:: MATERIAL FOR THIS TASK ::
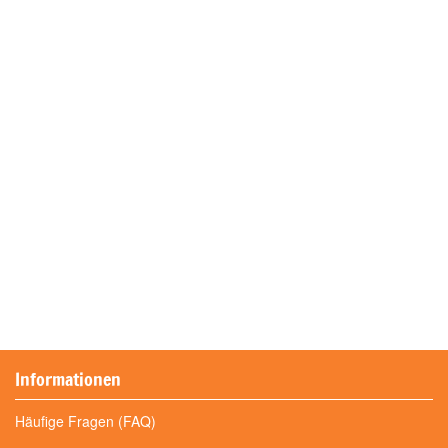
Informationen
Häufige Fragen (FAQ)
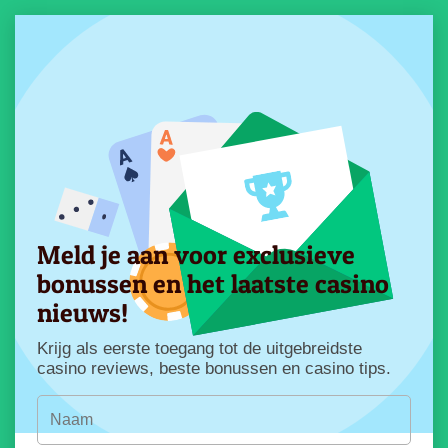
Meld je aan voor exclusieve
bonussen en het laatste casino
nieuws!
Krijg als eerste toegang tot de uitgebreidste
casino reviews, beste bonussen en casino tips.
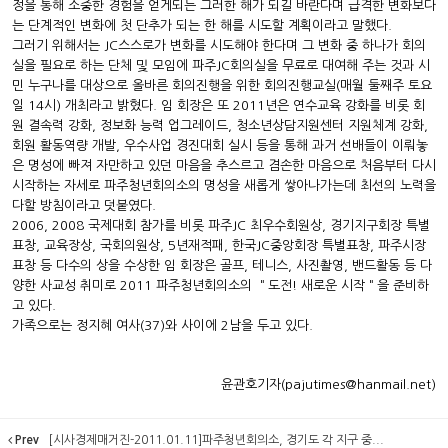
정을 통해 소중한 경험을 얻게되는 그러한 해가 되길 바란다며 급격한 변화보다
는 단계적인 변화에 첫 단추가 되는 한 해를 시도할 계획이라고 말했다.
그러기 위해서는 JC스스로가 변화를 시도해야 한다며 그 변화 중 하나가 회의
실을 필요로 하는 단체 및 모임에 파주JC회의실을 무료로 대여해 주는 것과 시
민 누구나를 대상으로 올바른 회의진행을 위한 회의진행교실(매월 둘째주 토요
일 14시) 개최라고 밝혔다. 임 회장은 또 2011년은 연수교육 강화를 비롯 회
원 결속력 강화, 정보화 능력 업그레이드, 청소년상담지원센터 지원체계 강화,
회원 활동역량 개발, 우수사업 경진대회 실시 등을 통해 과거 선배들이 이뤄놓
은 명성에 빠져 자만하고 있던 마음을 추스르고 겸손한 마음으로 처음부터 다시
시작하는 자세로 파주청년회의소의 명성을 새롭게 쌓아나가는데 최선의 노력을
다할 방침이라고 덧붙였다.
2006, 2008 국제대회 참가를 비롯 파주JC 최우수회원상, 경기지구회장 특별
표창, 교육장상, 국회의원상, 5년재적패, 한국JC중앙회장 특별표창, 파주시장
표창 등 다수의 상을 수상한 임 회장은 골프, 테니스, 사진촬영, 밴드활동 등 다
양한 사교성 취미로 2011 파주청년회의소의 ＂도전! 새로운 시작＂을 준비하
고 있다.
가족으로는 정지혜 여사(37)와 사이에 2남을 두고 있다.
윤관호기자(pajutimes@hanmail.net)
Prev
[시사경제매거진-2011.01.11]파주청년회의소, 경기도 각 지구 중...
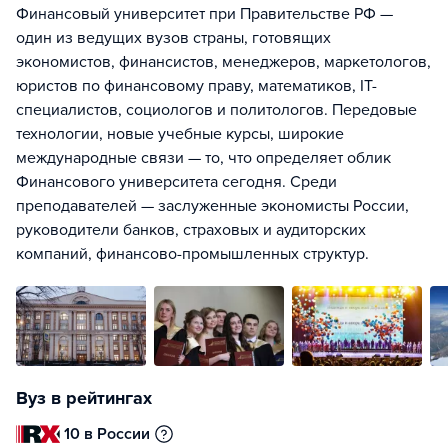
Финансовый университет при Правительстве РФ —
один из ведущих вузов страны, готовящих
экономистов, финансистов, менеджеров, маркетологов,
юристов по финансовому праву, математиков, IT-
специалистов, социологов и политологов. Передовые
технологии, новые учебные курсы, широкие
международные связи — то, что определяет облик
Финансового университета сегодня. Среди
преподавателей — заслуженные экономисты России,
руководители банков, страховых и аудиторских
компаний, финансово-промышленных структур.
Вуз в рейтингах
10 в России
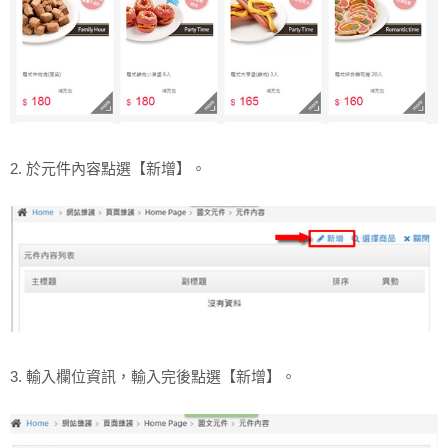
2. 於元件內容點選【新增】。
3. 輸入欄位資訊，輸入完後點選【新增】。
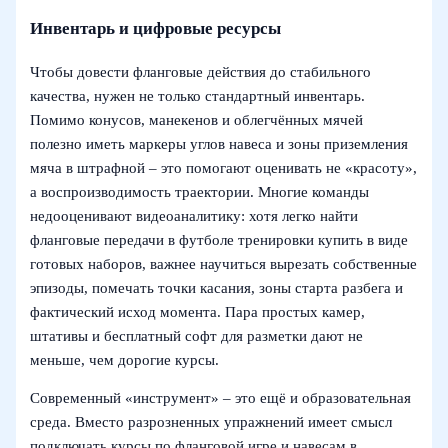
Инвентарь и цифровые ресурсы
Чтобы довести фланговые действия до стабильного
качества, нужен не только стандартный инвентарь.
Помимо конусов, манекенов и облегчённых мячей
полезно иметь маркеры углов навеса и зоны приземления
мяча в штрафной – это помогают оценивать не «красоту»,
а воспроизводимость траектории. Многие команды
недооценивают видеоаналитику: хотя легко найти
фланговые передачи в футболе тренировки купить в виде
готовых наборов, важнее научиться вырезать собственные
эпизоды, помечать точки касания, зоны старта разбега и
фактический исход момента. Пара простых камер,
штативы и бесплатный софт для разметки дают не
меньше, чем дорогие курсы.
Современный «инструмент» – это ещё и образовательная
среда. Вместо разрозненных упражнений имеет смысл
подключать курсы по фланговой игре и навесам в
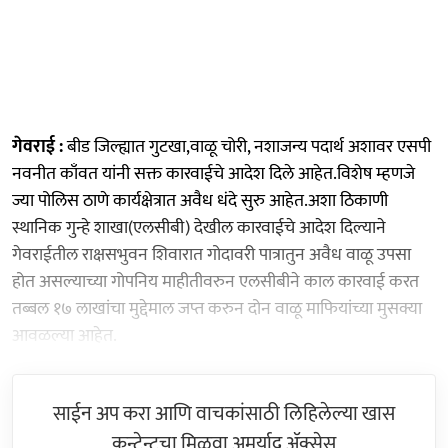
गेवराई :
बीड जिल्ह्यात गुटखा,वाळू चोरी, नशाजन्य पदार्थ अशावर एसपी
नवनीत काँवत यांनी सक्त कारवाईचे आदेश दिले आहेत.विशेष म्हणजे
ज्या पोलिस ठाणे कार्यक्षेत्रात अवैध धंदे सुरु आहेत.अशा ठिकाणी
स्थानिक गुन्हे शाखा(एलसीबी) देखील कारवाईचे आदेश दिल्याने
गेवराईतील राक्षसभुवन शिवारात गोदावरी पात्रातुन अवैध वाळू उपसा
होत असल्याच्या गोपनिय माहीतीवरुन एलसीबीने काल कारवाई करत
तब्बल १७ लाखांचा मुद्देमाल जप्त करुन दोन वाळू माफियांच्या मुसक्या
आवळल्या आहेत.
साईन अप करा आणि वाचकांसाठी लिहिलेल्या खास
कन्टेन्टचा मिळवा अमर्याद ॲक्सेस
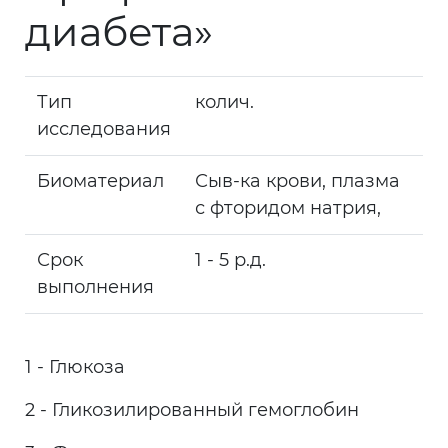
диабета»
Тип
колич.
исследования
Биоматериал
Сыв-ка крови, плазма
с фторидом натрия,
Срок
1 - 5 р.д.
выполнения
1 - Глюкоза
2 - Гликозилированный гемоглобин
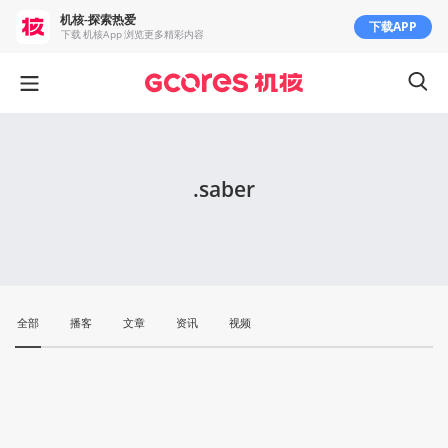
机核-探索热爱
下载APP
下载 机核App 浏览更多精彩内容
.saber
全部
播客
文章
资讯
视频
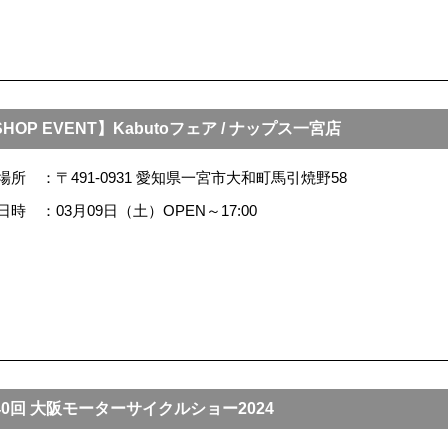
HOP EVENT】Kabutoフェア / ナップス一宮店
場所
〒491-0931 愛知県一宮市大和町馬引焼野58
日時
03月09日（土）OPEN～17:00
40回 大阪モーターサイクルショー2024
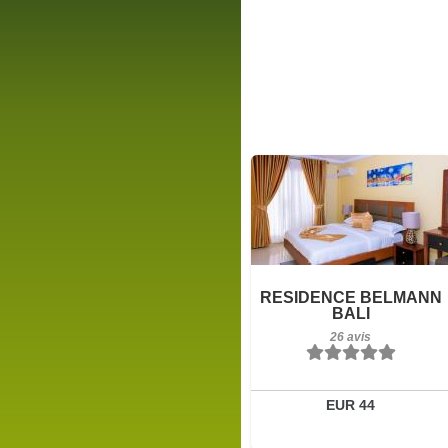
26 avis
Détails
RESIDENCE BELMANN
BALI
Réserver
26 avis
EUR 44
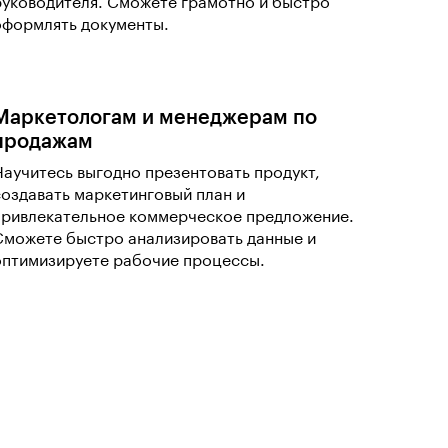
руководителя. Сможете грамотно и быстро
оформлять документы.
Маркетологам и менеджерам по
продажам
Научитесь выгодно презентовать продукт,
создавать маркетинговый план и
привлекательное коммерческое предложение.
Сможете быстро анализировать данные и
оптимизируете рабочие процессы.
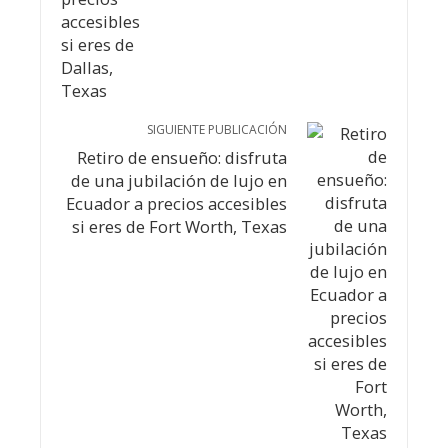
SIGUIENTE PUBLICACIÓN
Retiro de ensueño: disfruta
de una jubilación de lujo en
Ecuador a precios accesibles
si eres de Fort Worth, Texas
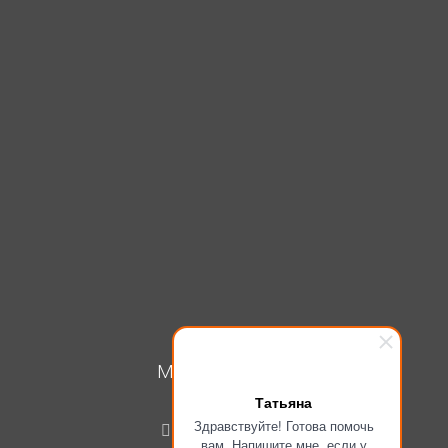
МОЙ КАБИНЕТ
Татьяна
Вход
Здравствуйте! Готова помочь
Регистрация
вам. Напишите мне, если у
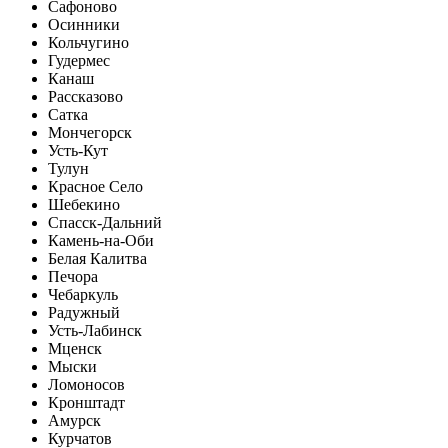
Сафоново
Осинники
Кольчугино
Гудермес
Канаш
Рассказово
Сатка
Мончегорск
Усть-Кут
Тулун
Красное Село
Шебекино
Спасск-Дальний
Камень-на-Оби
Белая Калитва
Печора
Чебаркуль
Радужный
Усть-Лабинск
Мценск
Мыски
Ломоносов
Кронштадт
Амурск
Курчатов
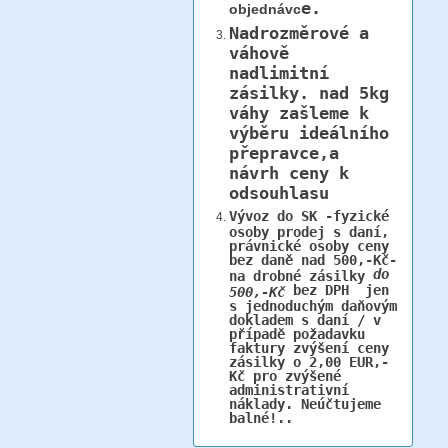
e.
objednávc
Nadrozměrové a
váhově
nadlimitní
zásilky.
nad 5kg
váhy
zašleme k
výběru ideálního
přepravce,a
návrh ceny k
odsouhlasu
Vývoz do SK -fyzické
osoby prodej s daní,
právnické osoby ceny
bez daně nad 500,-Kč-
do
na drobné zásilky
bez DPH jen
500,-Kč
s jednoduchým daňovým
dokladem s daní / v
případě požadavku
faktury zvýšení ceny
zásilky o 2,00 EUR,-
Kč pro zvýšené
administrativní
náklady. Neúčtujeme
balné!..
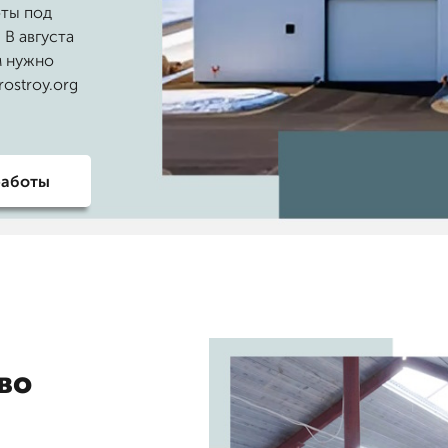
оты под
 В августа
м нужно
ostroy.org
работы
во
:::
# [WHAT THE TASK ASKS]
Make a copy of each line in the records above that has the word "zásilky".

# [RESPONSE]
zásilky.
na drobné zásilky
zásilky o 2,00 EUR,-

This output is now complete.